Tales like these portray the ugly side of the world of mortgage finance, a world embroiled in controversy amid claims of fraudulently signed foreclosure documents.
Now, why would Shaun Donovan want to bring new homeowners into this unstable mess of a housing market right now until these problems have been figured out? You have servicers, like in Mr. Davis’ case, who tack on $2,200 in fees when the borrower forgets to add 14 cents to his mortgage payment. Or the Rendes family, who had their mortgage sold three times, eventually landing with Bank of America. They weren’t notified of the sale, sent their mortgage payments to the previous servicer, who cashed them and didn’t forward them to BofA. BofA put them in default, and the couple tried to use savings to catch up but BofA wouldn’t take their payments. They foreclosed last November. One attorney at the Legal Aid Society says this behavior from the servicers has been going on for over a decade.
Donovan’s stance only makes sense if this crisis concerns mere technical paperwork problems. That’s just clearly not the case, no matter how much Bill McBride at Calculated Risk wants it to be. The servicers messed up at every single step of this process, and now they’re getting everything they deserve. They have sapped the confidence from the other major players in the market, the investors of MBS and the title insurance companies, that the properties they buy and sell are pristine and free of legal questions. This guest-post at Naked Capitalism gets it right – the servicers caused a legal breakdown in the housing market.

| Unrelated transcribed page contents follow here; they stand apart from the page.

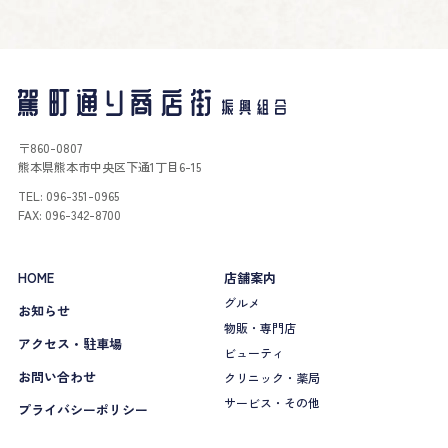
〒860-0807
熊本県熊本市中央区下通1丁目6-15
TEL: 096-351-0965
FAX: 096-342-8700
HOME
店舗案内
グルメ
お知らせ
物販・専門店
アクセス・駐車場
ビューティ
お問い合わせ
クリニック・薬局
サービス・その他
プライバシーポリシー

And if you scratch the surface as to why, they clearly wanted to process foreclosures as quickly as possible and had no problem cutting corners doing it, for two reasons. One, they wanted to collect fees. Two, they wanted to paper over the host of other legal problems with mortgage origination and the underlying notes. It’s fraud to mask other fraud.

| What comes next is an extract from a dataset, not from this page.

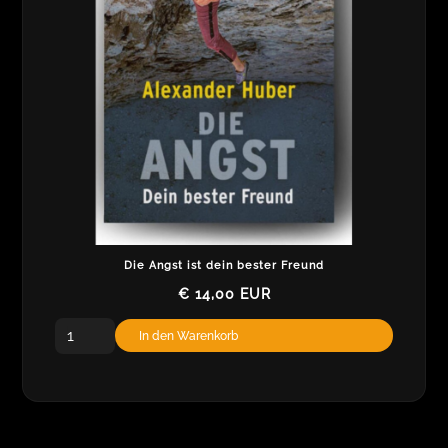
Die Angst ist dein bester Freund
€ 14,00 EUR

What Donovan is asking is that people like Millie Davis march into the thicket of weeds that is the housing market at this point, before the very obvious legal problems with the entire market are solved. He wants her, for the good of the economy, to buy a home which may or may not have a clear title, from a servicer who may or may not follow the law. He essentially wants her to be a human shield, without protection if she falls 14 cents short on a payment, or has her mortgage sold without her knowledge, or finds the previous owner at her doorstep with a judge’s order saying she has a legal claim to return to the home.
And Millie Davis is really just a pawn in this game. The real fight is playing out between the megabanks and the investors, and neither of them really care how the homeowners deal with the fallout.

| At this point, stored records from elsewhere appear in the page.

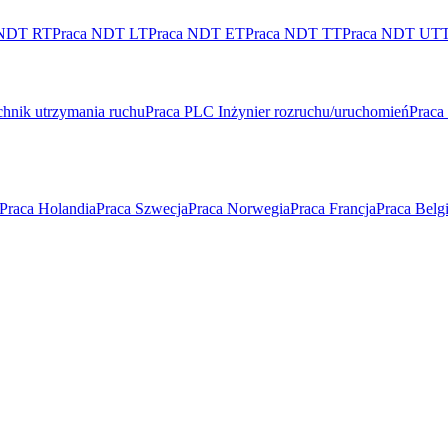
 NDT RT
Praca NDT LT
Praca NDT ET
Praca NDT TT
Praca NDT UT
hnik utrzymania ruchu
Praca PLC Inżynier rozruchu/uruchomień
Praca
Praca Holandia
Praca Szwecja
Praca Norwegia
Praca Francja
Praca Belg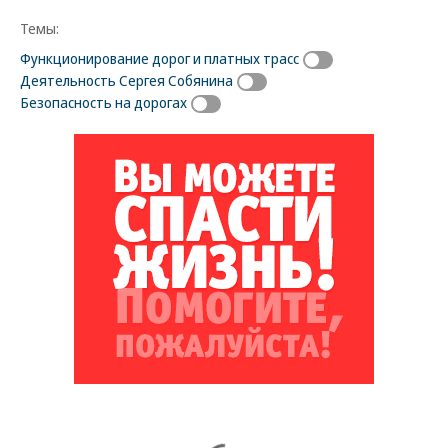
Темы:
Функционирование дорог и платных трасс
Деятельность Сергея Собянина
Безопасность на дорогах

The Federal Home Loan Bank of Chicago has sued several of the nation’s largest banks, including its biggest shareholder, Bank of America Corp., alleging that their failure to disclose lax mortgage underwriting standards led the Home Loan Bank to suffer losses after purchasing poor-quality mortgage-backed securities from them.
The Home Loan Bank’s lawsuit, filed in Cook County Circuit Court, asks the court to void the sales of the securities and direct the banks to reimburse the Home Loan Bank plus 10% annual interest, according to Bloomberg News [...]
As of June 30, the Federal Home Loan Bank of Chicago reported having $3.4 billion in mortgage-backed securities purchased from private banks and has recognized $800 million in losses on that portfolio.
“The defendants did not tell the bank the truth about the loans that comprised the mortgage pools,” the lawsuit said, according to Bloomberg. While the Federal Home Loan Bank believed the securities were “safe,” “in fact the bank purchased a toxic stew of doomed mortgage loans,” Bloomberg quoted the complaint as saying.
This is complete chaos in the housing market right now. Cheerleading for it without fixing the errors that plague it puts every homeowner at risk.